The English court disagreed, holding that an alleged abuse of rights on Tatneft's part was not a jurisdictional issue (ie, whether such claims fell within the scope of Article 9 of the Russia-Ukraine bilateral investment treaty and could therefore be heard by the arbitral tribunal), but rather a matter that went to the admissibility of the claim (ie, whether the claim was barred or defective in some way) to be decided by the arbitral tribunal.

Ukraine's rationae temporis and abuse of rights arguments failed to demonstrate that disputes regarding Tatneft's shareholdings in AmRuz and Seagroup fell outside the scope of Ukraine's consent to arbitration contained in Article 9 of the Russia-Ukraine bilateral investment treaty. Accordingly, Article 9 of the treaty constituted an agreement in writing in respect of these disputes for the purposes of Section 9 of the State Immunity Act, which was therefore also effective to waive Ukraine's state immunity.(6)

Comment

While the judgment in PAO Tatneft v Ukraine could be seen as affording a state party an additional ground on which to resist the enforcement against it of an unfavourable arbitration award (on the basis that it had not agreed in writing to submit certain disputes to arbitration), the chances of such state immunity arguments being successful seem relatively low, particularly if the underlying arbitration agreement in question is broadly worded (eg, "every dispute arising out of or in connection with this Agreement") or does not provide for express carveouts for certain categories of dispute.

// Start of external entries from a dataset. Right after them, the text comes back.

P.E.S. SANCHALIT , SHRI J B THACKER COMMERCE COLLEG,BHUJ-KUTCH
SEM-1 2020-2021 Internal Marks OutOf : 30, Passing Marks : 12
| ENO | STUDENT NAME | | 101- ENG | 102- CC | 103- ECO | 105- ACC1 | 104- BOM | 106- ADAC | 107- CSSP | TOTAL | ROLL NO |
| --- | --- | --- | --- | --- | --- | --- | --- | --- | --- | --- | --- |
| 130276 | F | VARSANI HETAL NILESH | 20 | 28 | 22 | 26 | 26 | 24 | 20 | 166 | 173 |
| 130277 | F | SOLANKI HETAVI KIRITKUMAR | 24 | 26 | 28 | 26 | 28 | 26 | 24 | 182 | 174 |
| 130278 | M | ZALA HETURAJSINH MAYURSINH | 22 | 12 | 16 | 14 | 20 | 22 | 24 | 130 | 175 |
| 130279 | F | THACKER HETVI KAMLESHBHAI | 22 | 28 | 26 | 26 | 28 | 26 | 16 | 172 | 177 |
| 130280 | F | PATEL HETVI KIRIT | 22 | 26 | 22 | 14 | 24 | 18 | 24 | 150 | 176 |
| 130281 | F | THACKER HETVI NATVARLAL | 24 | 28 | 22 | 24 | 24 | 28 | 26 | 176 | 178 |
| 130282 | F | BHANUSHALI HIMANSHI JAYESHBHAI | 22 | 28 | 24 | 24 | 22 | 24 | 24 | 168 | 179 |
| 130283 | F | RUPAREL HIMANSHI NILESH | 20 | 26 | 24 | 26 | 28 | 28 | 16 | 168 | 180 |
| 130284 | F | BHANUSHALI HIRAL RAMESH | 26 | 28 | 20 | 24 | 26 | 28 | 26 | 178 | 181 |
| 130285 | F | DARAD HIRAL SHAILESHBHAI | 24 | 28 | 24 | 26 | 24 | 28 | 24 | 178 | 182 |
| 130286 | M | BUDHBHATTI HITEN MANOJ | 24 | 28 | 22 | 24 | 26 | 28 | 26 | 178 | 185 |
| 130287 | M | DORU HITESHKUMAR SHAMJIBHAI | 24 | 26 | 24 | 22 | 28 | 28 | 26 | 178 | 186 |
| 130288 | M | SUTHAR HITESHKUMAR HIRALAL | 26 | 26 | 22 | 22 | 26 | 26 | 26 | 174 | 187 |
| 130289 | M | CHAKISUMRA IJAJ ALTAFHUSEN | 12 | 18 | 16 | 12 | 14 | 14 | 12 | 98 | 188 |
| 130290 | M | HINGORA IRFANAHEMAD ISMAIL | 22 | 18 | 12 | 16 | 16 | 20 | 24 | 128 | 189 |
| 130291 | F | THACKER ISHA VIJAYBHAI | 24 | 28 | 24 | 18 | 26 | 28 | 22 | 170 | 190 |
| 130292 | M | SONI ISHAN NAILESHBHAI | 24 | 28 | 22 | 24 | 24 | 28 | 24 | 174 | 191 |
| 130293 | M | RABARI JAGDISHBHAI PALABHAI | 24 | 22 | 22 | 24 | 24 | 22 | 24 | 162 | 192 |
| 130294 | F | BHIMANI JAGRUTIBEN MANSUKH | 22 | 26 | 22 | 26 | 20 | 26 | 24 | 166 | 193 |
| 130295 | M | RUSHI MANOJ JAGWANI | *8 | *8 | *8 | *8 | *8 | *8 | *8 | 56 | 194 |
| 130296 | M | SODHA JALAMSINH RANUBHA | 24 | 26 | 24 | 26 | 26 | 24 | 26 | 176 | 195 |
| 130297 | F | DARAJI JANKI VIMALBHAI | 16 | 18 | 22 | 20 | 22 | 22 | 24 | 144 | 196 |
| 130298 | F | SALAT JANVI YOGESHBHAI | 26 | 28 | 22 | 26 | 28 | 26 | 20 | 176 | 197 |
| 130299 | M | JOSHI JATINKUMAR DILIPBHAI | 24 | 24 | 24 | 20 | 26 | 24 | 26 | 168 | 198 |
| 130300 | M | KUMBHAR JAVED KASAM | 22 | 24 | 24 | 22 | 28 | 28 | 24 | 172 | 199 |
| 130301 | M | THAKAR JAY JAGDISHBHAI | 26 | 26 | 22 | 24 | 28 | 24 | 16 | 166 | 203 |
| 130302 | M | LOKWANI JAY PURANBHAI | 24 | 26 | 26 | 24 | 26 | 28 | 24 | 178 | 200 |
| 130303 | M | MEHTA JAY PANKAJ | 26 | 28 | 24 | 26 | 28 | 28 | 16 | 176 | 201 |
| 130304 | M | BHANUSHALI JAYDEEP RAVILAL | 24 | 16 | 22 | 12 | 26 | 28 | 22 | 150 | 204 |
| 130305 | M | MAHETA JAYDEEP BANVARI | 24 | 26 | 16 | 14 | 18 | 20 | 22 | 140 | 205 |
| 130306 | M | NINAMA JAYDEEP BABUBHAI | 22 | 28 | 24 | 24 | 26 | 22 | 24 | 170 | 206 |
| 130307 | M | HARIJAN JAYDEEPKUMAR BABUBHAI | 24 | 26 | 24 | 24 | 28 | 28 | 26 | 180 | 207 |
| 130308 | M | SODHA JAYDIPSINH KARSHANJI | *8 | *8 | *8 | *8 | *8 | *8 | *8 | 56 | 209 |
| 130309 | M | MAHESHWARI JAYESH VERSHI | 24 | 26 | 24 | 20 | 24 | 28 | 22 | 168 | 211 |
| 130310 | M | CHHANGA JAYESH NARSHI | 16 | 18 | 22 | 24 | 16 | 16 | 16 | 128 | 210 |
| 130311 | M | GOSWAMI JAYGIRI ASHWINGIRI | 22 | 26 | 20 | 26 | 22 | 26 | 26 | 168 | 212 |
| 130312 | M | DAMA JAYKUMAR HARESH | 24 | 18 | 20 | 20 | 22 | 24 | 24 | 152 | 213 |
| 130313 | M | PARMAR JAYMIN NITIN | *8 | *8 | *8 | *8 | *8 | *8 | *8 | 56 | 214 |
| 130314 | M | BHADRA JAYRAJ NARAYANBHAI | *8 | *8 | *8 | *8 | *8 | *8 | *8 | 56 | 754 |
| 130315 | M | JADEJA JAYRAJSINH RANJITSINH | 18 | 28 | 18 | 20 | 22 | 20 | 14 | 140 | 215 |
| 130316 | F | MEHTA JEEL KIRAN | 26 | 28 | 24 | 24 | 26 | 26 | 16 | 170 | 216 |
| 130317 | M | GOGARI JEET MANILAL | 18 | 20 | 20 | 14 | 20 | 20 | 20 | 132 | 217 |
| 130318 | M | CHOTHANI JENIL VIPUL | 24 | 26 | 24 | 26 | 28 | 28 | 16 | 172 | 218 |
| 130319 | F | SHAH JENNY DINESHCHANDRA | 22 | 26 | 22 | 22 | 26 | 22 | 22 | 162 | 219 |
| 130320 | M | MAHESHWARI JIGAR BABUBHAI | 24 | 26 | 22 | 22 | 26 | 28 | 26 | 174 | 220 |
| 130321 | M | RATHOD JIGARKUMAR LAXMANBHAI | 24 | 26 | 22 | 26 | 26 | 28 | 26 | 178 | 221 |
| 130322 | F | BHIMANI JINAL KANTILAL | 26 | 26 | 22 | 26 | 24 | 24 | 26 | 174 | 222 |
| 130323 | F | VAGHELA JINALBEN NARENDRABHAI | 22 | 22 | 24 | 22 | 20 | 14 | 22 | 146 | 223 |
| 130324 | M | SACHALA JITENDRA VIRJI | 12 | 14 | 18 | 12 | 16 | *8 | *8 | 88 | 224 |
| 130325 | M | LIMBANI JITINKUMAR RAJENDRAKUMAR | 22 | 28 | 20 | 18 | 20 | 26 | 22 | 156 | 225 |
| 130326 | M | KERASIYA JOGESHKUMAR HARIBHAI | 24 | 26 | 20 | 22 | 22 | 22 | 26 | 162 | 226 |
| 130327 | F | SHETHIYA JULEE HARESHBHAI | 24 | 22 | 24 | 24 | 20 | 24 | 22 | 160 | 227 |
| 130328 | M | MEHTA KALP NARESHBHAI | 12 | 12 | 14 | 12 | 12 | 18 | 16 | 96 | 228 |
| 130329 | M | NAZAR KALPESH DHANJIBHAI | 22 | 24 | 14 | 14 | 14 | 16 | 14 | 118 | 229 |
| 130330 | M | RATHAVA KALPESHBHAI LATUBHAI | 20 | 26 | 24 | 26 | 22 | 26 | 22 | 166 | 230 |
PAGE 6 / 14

This case highlights the importance of ensuring that any agreement being entered into with a state party contains carefully drafted arbitration provisions and appropriately worded waiver of immunity language to ensure that the dispute resolution regime is fit for purpose – ideally with the benefit of an analysis of the applicable state immunity regime in those jurisdictions in which enforcement of any resulting award may ultimately be sought.

For further information on this topic please contact Marie Berard, Anna Kirkpatrick or James Dingley at Clifford Chance LLP by telephone (+44 20 7006 1000) or email ([email protected], [email protected] or [email protected]). The Clifford Chance website can be accessed at www.cliffordchance.com.

Endnotes

(1) Svenska Petroleum Exploration AB v Lithuania [2006] EWCA Civ 1529.

(2) [2018] EWHC 1797.

(3) Section 9 of the State Immunity Act provides as follows: "Where a State has agreed in writing to submit a dispute which has arisen, or may arise, to arbitration, the State is not immune as respects proceedings in the courts of the United Kingdom which relate to the arbitration".

(4) Ukraine also advanced arguments that Tatneft had not complied with its duty of full and frank disclosure when making its application to allow enforcement of the merits award on the basis that it had failed to alert the English court to state immunity arguments that Ukraine might raise (as well as to the existence of parallel enforcement proceedings before the courts of France, the United States and Russia), which arguments (had they been raised) might have resulted in an inter partes hearing. The English court rejected these arguments.

(5) Philip Morris Asia Limited v The Commonwealth of Australia, PCA Case 2012-12, Award of 17 December 2015, paragraph 529.

(6) Leave was granted to appeal to the Court of Appeal on the issue of qualifying investments.